US orders Twitter to release personal data on Wikileaks
A federal court order might give US security services access to information on the 637 000 Wikileaks supporters of the online short-message service Twitter as part of an investigation.
On last Friday, Twitter had announced to have won a legal process to reveal that the US Department of Justice obtained a subpoena requesting data going back to Nov. 1 2009, that are "relevant and material to an ongoing criminal investigation." The court is seeking confidential information on WikiLeaks founder Julian Assange, his source for the classified documents, Bradley Manning, and three of his supporters - the Icelandic Parliament member Birgitta Jonsdottir, the Dutch hacker Rop Gonggrijp and US computer programmer Jacob Appelbaum. According to a copy of the court order that has been published, the demand also includes the revelation of a variety of information, including session times and mailing addresses. This basically means that all the 637 000 Twitter followers of the WikiLeaks account can be a possible target.
Meanwhile, WikiLeaks has publicly condemned the harassment of these individuals and stated that some of the people named in the subpoena helped WikiLeaks making public US military video of an Apache helicopter shooting civilians in Iraq in 2007.
MEPs worried with data privacy issues declared yesterday that the US attitude clearly shows that governments must revise the question of access to private data and that US government can’t impose their rules on the whole world.
The European deputies also reaffirmed that the Twitter subpoena has no legal base for accessing all that data, but the possibility of minimizing data transfers to US need to be discussed urgently.

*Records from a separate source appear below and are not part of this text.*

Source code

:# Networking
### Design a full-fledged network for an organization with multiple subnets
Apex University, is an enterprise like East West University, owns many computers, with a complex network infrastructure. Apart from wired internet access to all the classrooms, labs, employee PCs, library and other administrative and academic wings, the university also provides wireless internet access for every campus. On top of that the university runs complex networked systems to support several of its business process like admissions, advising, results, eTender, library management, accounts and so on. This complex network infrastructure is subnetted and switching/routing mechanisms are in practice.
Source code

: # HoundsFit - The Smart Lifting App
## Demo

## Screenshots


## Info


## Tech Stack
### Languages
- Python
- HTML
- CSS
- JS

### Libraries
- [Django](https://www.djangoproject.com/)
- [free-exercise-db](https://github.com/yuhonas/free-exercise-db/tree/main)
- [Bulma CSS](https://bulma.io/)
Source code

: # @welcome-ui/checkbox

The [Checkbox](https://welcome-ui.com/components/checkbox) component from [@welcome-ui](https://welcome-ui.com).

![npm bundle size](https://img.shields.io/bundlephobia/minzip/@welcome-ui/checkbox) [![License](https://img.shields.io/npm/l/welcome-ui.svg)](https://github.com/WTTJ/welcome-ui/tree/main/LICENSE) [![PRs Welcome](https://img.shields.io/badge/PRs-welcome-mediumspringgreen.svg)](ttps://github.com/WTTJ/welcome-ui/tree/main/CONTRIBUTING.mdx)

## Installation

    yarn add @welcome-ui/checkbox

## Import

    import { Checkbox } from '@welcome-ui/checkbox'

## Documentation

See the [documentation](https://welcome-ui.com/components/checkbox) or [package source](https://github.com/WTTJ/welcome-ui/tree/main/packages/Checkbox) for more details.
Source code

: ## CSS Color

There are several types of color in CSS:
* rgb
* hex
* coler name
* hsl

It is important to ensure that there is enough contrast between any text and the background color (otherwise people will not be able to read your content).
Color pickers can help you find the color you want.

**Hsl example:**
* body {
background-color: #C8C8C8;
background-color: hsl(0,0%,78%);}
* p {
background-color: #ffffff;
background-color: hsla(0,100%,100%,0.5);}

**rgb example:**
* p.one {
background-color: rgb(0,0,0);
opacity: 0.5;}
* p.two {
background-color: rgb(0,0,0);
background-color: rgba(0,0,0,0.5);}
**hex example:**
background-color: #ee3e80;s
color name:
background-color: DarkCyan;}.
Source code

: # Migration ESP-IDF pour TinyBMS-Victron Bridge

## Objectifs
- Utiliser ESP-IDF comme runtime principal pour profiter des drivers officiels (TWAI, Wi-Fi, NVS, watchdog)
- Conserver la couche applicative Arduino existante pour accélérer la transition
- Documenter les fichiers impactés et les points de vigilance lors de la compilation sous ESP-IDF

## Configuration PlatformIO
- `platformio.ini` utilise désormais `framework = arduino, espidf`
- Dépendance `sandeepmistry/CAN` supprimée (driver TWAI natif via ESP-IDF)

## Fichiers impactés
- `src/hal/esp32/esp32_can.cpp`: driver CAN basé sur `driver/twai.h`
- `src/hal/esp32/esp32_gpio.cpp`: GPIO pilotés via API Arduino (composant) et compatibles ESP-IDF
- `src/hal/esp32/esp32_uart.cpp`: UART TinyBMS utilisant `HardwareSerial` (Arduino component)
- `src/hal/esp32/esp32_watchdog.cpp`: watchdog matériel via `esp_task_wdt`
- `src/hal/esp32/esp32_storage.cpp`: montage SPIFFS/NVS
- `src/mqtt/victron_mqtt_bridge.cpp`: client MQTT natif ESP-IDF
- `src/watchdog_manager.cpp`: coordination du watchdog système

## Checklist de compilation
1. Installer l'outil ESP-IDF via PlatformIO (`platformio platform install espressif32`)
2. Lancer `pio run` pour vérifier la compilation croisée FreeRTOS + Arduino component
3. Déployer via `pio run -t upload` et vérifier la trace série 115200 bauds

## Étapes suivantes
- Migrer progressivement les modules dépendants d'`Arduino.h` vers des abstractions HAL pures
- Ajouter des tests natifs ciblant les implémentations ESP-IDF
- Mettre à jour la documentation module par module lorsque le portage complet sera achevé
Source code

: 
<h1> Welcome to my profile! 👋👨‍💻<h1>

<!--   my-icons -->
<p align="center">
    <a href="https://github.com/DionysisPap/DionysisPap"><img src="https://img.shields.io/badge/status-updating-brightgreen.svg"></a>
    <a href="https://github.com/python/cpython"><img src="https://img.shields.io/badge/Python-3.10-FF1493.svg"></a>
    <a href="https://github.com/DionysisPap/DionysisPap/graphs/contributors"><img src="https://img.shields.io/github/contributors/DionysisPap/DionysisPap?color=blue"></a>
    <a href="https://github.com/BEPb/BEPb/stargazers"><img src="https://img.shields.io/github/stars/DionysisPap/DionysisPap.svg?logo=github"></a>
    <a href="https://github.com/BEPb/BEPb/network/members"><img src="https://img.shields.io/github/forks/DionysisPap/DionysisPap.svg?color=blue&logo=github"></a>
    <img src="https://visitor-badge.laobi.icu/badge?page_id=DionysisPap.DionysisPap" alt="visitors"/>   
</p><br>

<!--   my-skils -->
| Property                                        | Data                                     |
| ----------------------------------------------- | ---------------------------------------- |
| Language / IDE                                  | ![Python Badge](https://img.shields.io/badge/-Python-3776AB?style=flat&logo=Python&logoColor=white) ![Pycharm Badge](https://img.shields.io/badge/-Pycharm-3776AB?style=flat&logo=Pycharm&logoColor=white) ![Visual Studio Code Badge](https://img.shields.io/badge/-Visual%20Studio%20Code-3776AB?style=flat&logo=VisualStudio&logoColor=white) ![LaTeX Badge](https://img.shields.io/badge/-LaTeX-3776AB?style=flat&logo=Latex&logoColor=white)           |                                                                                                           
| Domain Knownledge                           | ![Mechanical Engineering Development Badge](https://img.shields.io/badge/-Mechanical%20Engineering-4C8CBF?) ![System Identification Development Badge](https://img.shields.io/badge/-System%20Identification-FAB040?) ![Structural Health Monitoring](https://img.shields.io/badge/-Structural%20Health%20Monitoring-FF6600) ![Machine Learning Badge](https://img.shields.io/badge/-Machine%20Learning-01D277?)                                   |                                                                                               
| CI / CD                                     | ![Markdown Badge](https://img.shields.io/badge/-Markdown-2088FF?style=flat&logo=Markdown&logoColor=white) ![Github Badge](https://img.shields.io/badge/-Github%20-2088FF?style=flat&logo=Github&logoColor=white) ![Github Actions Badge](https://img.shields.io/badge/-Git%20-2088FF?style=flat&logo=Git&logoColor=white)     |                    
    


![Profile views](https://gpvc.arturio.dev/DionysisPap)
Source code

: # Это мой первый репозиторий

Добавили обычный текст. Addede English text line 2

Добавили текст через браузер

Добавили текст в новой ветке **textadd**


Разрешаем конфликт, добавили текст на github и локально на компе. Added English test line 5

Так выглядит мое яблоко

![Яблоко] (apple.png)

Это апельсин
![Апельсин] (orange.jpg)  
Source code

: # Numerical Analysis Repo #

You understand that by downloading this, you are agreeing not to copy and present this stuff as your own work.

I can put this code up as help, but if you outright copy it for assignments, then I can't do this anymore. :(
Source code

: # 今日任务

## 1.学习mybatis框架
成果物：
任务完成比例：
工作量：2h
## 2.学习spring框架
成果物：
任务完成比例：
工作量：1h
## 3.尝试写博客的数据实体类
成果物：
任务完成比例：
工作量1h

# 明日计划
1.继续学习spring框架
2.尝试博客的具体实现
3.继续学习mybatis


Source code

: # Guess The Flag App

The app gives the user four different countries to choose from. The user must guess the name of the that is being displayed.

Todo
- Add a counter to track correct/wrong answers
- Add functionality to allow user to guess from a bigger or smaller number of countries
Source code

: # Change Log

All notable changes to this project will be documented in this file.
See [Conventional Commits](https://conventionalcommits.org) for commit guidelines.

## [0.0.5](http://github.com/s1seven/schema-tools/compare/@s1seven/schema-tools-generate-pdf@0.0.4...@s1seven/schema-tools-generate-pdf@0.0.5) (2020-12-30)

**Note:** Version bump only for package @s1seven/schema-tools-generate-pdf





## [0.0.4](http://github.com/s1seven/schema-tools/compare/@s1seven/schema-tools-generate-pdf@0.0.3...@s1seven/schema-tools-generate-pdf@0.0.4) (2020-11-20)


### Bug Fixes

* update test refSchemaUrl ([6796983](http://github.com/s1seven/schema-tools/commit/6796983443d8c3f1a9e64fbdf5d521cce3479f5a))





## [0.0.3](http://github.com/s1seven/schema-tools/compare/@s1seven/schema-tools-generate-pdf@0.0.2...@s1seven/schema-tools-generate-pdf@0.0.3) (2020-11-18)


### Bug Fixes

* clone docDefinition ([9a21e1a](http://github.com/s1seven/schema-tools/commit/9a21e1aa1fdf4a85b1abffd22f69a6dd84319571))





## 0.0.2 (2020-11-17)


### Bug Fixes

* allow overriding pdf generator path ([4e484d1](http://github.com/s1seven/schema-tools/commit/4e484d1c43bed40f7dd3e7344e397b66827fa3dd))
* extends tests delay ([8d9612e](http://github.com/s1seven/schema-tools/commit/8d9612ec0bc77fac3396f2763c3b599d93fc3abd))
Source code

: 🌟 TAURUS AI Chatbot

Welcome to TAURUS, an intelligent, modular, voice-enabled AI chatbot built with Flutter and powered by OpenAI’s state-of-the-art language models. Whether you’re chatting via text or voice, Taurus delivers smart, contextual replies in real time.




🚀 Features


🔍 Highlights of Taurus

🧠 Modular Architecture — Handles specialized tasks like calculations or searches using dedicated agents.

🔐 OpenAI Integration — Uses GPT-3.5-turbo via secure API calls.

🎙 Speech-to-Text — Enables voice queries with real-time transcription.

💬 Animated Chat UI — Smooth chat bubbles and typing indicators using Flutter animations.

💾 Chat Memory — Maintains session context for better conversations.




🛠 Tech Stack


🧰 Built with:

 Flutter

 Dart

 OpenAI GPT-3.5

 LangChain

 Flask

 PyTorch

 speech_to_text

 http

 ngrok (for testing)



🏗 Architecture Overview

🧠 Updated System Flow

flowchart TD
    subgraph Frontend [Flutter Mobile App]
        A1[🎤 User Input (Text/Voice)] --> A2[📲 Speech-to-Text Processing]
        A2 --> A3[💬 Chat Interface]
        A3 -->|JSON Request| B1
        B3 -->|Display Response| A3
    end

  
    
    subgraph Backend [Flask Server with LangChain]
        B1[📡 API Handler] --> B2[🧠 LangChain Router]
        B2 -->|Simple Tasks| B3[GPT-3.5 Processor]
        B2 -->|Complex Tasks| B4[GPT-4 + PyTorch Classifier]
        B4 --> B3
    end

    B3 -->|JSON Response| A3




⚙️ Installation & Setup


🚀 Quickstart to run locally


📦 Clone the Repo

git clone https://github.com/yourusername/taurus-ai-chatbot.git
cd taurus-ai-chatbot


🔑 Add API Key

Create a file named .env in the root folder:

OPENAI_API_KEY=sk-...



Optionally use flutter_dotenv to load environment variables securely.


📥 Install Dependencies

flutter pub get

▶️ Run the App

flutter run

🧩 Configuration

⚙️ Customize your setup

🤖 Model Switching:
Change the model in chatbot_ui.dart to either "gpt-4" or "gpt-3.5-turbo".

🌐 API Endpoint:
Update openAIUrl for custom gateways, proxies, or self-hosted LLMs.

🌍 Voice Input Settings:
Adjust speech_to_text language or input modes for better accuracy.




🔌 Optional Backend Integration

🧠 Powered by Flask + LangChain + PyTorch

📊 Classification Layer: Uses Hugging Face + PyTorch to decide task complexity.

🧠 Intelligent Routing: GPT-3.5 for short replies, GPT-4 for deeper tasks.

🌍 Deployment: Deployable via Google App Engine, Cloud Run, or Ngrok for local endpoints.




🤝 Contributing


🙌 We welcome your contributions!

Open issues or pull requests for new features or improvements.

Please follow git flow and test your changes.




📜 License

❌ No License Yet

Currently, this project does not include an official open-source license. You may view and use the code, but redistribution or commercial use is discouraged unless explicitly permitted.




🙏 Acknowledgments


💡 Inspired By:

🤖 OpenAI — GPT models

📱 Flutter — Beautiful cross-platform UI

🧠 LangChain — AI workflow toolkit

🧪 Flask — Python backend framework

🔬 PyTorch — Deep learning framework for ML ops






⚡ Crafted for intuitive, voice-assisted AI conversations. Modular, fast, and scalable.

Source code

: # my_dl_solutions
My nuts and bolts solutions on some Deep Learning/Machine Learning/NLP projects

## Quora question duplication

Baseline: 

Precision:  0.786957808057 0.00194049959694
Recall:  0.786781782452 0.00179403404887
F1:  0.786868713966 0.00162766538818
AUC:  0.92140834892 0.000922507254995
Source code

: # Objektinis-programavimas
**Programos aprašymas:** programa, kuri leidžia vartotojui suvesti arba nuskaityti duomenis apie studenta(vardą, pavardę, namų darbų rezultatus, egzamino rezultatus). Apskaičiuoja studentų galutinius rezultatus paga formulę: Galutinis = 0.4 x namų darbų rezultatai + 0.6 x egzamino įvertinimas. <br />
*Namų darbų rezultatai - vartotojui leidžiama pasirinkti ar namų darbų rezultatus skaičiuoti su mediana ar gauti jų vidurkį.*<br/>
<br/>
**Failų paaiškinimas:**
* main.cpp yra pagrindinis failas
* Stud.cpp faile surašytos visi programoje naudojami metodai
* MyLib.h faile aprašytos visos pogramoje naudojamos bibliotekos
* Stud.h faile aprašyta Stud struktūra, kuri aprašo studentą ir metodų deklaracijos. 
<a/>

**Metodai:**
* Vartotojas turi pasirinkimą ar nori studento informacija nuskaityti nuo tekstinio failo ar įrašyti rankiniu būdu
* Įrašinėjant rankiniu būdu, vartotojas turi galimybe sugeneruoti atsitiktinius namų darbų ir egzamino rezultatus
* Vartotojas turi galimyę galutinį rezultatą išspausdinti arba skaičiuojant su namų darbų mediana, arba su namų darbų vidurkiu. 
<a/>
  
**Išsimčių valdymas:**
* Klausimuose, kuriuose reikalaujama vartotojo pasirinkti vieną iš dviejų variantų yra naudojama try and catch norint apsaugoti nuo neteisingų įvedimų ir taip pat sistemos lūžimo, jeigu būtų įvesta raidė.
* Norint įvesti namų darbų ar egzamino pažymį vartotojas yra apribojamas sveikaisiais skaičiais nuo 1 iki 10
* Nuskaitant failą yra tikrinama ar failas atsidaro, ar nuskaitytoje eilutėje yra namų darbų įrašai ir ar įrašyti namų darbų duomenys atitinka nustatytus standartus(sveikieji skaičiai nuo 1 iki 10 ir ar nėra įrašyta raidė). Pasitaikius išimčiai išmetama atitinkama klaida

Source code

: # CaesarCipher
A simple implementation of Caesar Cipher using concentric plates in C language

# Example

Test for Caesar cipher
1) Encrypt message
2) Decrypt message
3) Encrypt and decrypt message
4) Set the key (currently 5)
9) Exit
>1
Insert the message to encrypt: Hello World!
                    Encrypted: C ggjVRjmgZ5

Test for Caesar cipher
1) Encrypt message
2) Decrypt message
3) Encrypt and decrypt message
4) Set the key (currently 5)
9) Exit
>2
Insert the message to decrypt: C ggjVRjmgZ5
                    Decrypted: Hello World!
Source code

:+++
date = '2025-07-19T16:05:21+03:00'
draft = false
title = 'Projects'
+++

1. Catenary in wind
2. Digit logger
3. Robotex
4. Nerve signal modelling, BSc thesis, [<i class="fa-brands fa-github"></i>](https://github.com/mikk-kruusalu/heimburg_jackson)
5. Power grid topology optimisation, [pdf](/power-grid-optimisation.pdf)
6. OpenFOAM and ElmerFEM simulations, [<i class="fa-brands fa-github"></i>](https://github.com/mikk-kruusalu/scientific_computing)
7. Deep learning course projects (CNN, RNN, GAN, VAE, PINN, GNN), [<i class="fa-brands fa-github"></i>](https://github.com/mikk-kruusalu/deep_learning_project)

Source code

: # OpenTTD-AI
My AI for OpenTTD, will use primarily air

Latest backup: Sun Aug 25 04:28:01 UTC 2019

The highly contested EU legislation on data retention is coming up for review by the European Commission in March five years after it entered into life.
On the contrary, US government has acted in order to protect people judged by officials to be in danger because of the document leak. Also on last Friday, the State spokesperson alleged that the department has helped relocating "a handful of people" named in the diplomatic documents to be out of concern for their own safety.